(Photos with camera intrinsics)
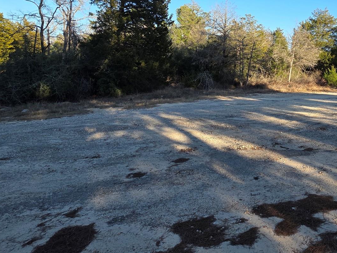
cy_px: 55
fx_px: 243
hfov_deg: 65.0
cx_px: 255
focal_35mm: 25
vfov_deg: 51.9
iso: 40
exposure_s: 1/750
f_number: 1.9
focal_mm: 2.2
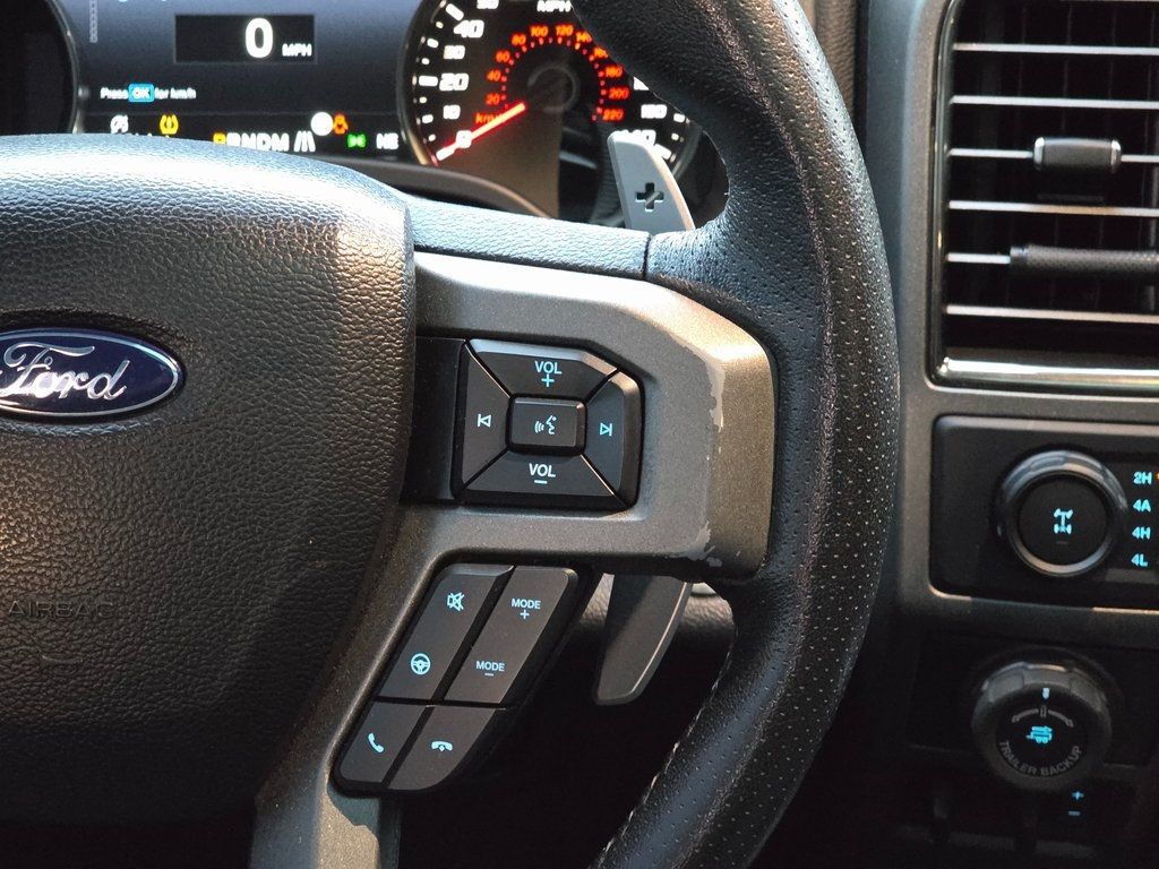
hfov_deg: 28.2
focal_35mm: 69
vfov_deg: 21.3
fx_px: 2310
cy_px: 434
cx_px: 580
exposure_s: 1/33
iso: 2000
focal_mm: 7.9
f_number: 2.4
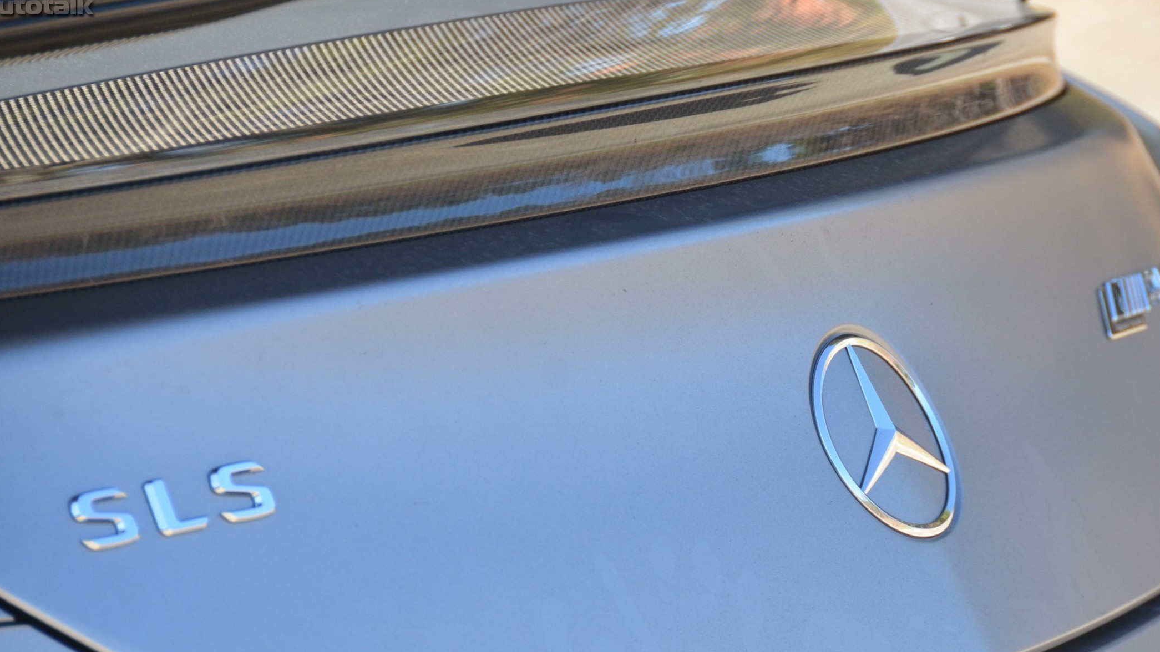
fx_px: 11534
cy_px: 452
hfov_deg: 5.8
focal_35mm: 375
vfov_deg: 3.2
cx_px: 663
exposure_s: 1/500
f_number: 5.6
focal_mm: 200
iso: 800
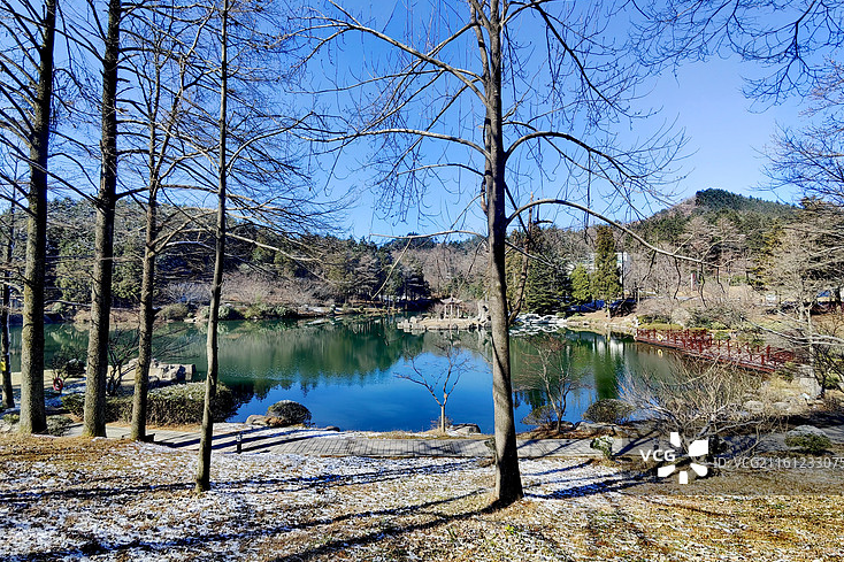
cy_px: 277
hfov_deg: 93.3
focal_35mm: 17
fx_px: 398
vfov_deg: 70.4
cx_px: 419
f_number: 2.2
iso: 50
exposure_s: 1/699
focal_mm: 2.35
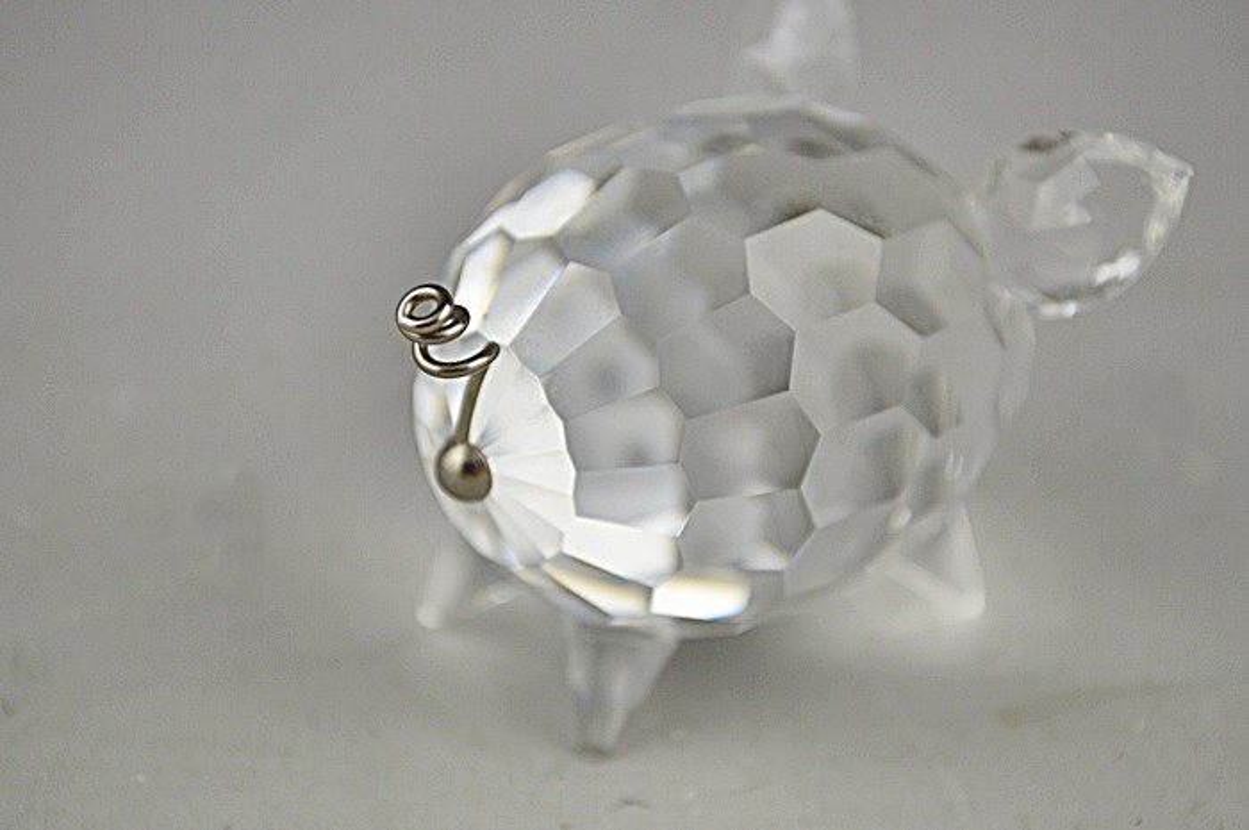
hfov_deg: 24.6
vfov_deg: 16.5
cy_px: 415
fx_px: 2859
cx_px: 624
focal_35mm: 82
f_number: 5.6
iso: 400
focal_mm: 55
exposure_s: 1/100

TASK DIRECTIONS »
With the pictures excluded, retype the records above verbatim.

THE ANSWER »
cy_px: 55
fx_px: 243
hfov_deg: 65.0
cx_px: 255
focal_35mm: 25
vfov_deg: 51.9
iso: 40
exposure_s: 1/750
f_number: 1.9
focal_mm: 2.2
hfov_deg: 28.2
focal_35mm: 69
vfov_deg: 21.3
fx_px: 2310
cy_px: 434
cx_px: 580
exposure_s: 1/33
iso: 2000
focal_mm: 7.9
f_number: 2.4
fx_px: 11534
cy_px: 452
hfov_deg: 5.8
focal_35mm: 375
vfov_deg: 3.2
cx_px: 663
exposure_s: 1/500
f_number: 5.6
focal_mm: 200
iso: 800
cy_px: 277
hfov_deg: 93.3
focal_35mm: 17
fx_px: 398
vfov_deg: 70.4
cx_px: 419
f_number: 2.2
iso: 50
exposure_s: 1/699
focal_mm: 2.35
hfov_deg: 24.6
vfov_deg: 16.5
cy_px: 415
fx_px: 2859
cx_px: 624
focal_35mm: 82
f_number: 5.6
iso: 400
focal_mm: 55
exposure_s: 1/100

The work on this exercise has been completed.